Usain Bolt's sensational disqualification is a black mark for International Athletics Federation

Mike Hurst
From:The Daily Telegraph
August 30, 2011


SPRINT king Usain Bolt's disqualification at the world championships is the fault of putting profit before performance. Mike Hurst reports.

THEY'LL burn the London stadium down if this stupid false start rule prevents them seeing Usain Bolt race in the Olympic 100m final next year.

The mob who torched the city recently might do that anyway, but those who pay 750 pounds a ticket to watch the definitive track race will feel justifiably robbed by a rule brought in only last year for the expediency and profit of TV moguls whose only vision of sport is through the prism of profit.

You see, false starts are time wasters and time is money so at the behest of TV rights holders, the International Association of Athletics Federations bent to their demands and introduced this sudden death rule.

Bet they never anticipated this abominable rule would cut down Bolt, an athlete whose personality and performances up until Monday night had brought crowds back to athletics around the globe.

Watching him sprint is one of the electrifying and most memorable moments in sport.

But when his young training partner Yohan Blake twitched in the lane beside him and sent Bolt away before the starter's pistol fired it was Bolt who was red-carded out of the final.

Blake went on to win but this world championship will forever be remembered as the race in which Bolt - larger than life, larger than the sport itself - was cruelly kicked off the track.

Two years ago under the previous IAAF rule which was preferable, Bolt false started in his semi-final of the world championships in Berlin. The rule then allowed one false start to the field and that served as a general warning that anyone who broke thereafter was out.

Bolt controlled his emotions and won his semi in 9.89. Then he smashed his own world record with a time of 9.58sec two hours later in the final.

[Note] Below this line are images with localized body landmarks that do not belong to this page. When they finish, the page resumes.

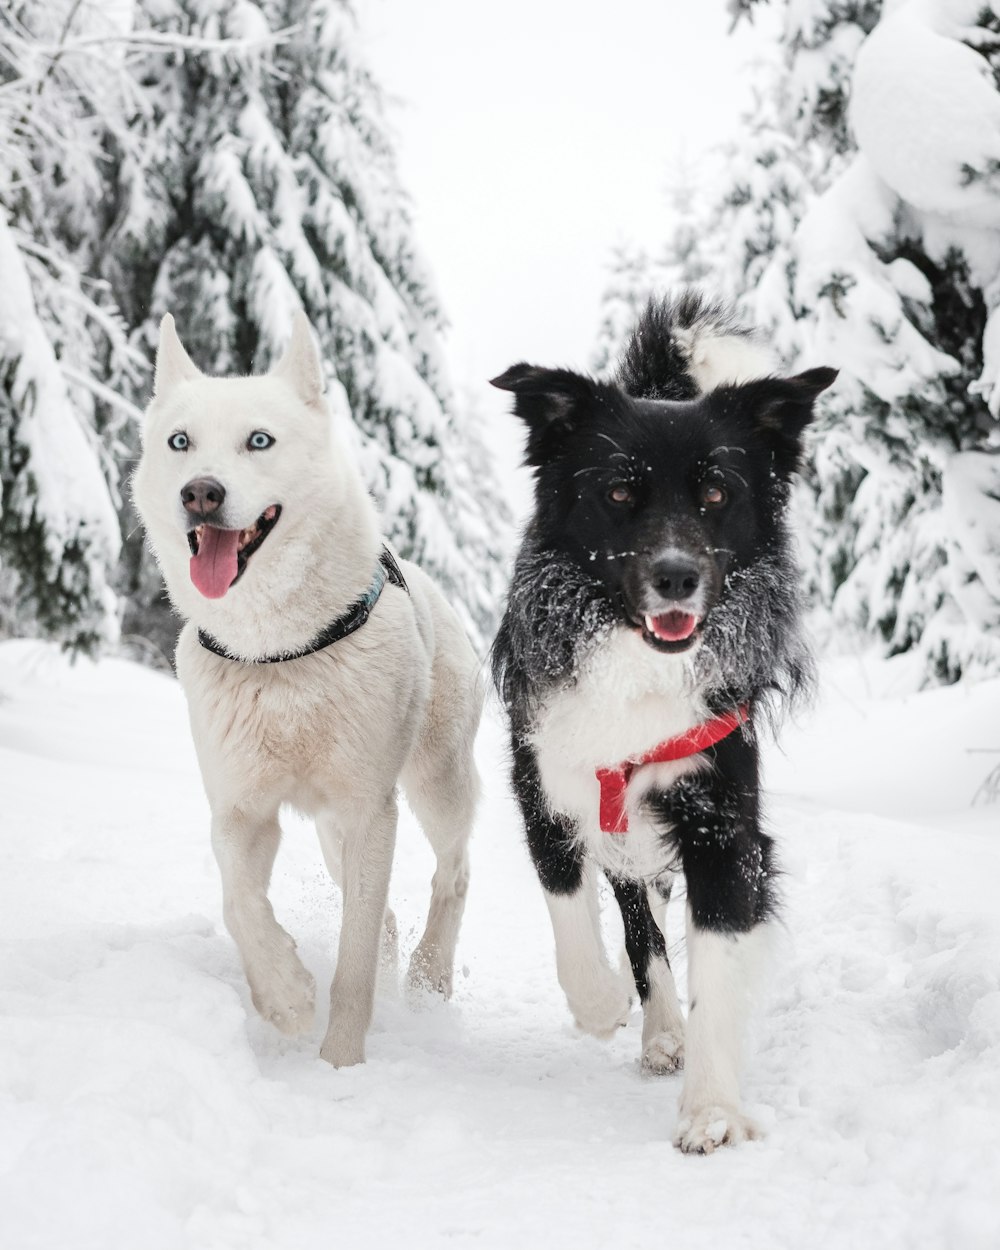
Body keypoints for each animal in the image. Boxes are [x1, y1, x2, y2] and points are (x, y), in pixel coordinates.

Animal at [133, 312, 485, 1065]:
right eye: (180, 442)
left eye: (259, 440)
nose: (200, 491)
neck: (279, 652)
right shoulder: (239, 809)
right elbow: (239, 902)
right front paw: (287, 996)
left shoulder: (370, 811)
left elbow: (353, 961)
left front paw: (340, 1062)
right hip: (331, 833)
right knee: (385, 915)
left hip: (434, 784)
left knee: (453, 870)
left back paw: (429, 976)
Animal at [487, 290, 830, 1150]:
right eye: (617, 493)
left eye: (715, 495)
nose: (676, 577)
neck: (637, 664)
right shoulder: (545, 785)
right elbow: (573, 908)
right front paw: (602, 1003)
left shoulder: (720, 824)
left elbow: (719, 959)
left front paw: (713, 1110)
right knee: (638, 921)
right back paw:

TV captured one of the greatest moments in the history of sports when Bolt ran that Berlin final. Now we have the Daegu disappointment, Daegu disaster.

Sure these are the rules today but they are punitive to the point of being damaging to a sport which is already struggling to survive against competition for talent and sponsorship against various ball sports.

You don't kick Tiger Woods off the course because he slices one into the gallery. You don't order Michael Jordan off court for a solitary foul, even though it stops the game.

This is a nasty and dumb rule which hurts the sport of athletics.

But IAAF spokesman Nick Davies said a rule change was unlikely before London 2012.

"This is sport not showbusiness," he said. "There's a rule, he's known about it since January 2010 and the rule's the same for everyone.

"The fact it's Usain Bolt of course is unfortunate but it shows that rules are more important than any single athlete.

"Of course rules can be reviewed but for there to be a change there would have to be a massive groundswell of opposition to it and I'm not aware of one."

Davies knows the game better than most but he's wrong when he says sport is not show business. At the highest level, it is pure theatre and people pay to be entertained by experts.

You don't kick Geoffrey Rush off stage because he fluffs a line. And you shouldn't kick the greatest 100m performer in history off the track and leave a world-wide audience gutted and the sport to be ridiculed. This rule stinks.

Kim Collins, the 2003 world 100m champion who, now at 35 became the oldest 100m world title finalist and (bronze) medallist, offered a champion's insight, saying: "I don't think it's right and as much as I want to be on the podium, tonight is a sad night for athletics.

"I don't think fans all over the world are going to be happy. And I wouldn't be if I was defending champion and I lost like that. You want to lose like a man."

Sprinters exist on a hair trigger. Let’s give them a break.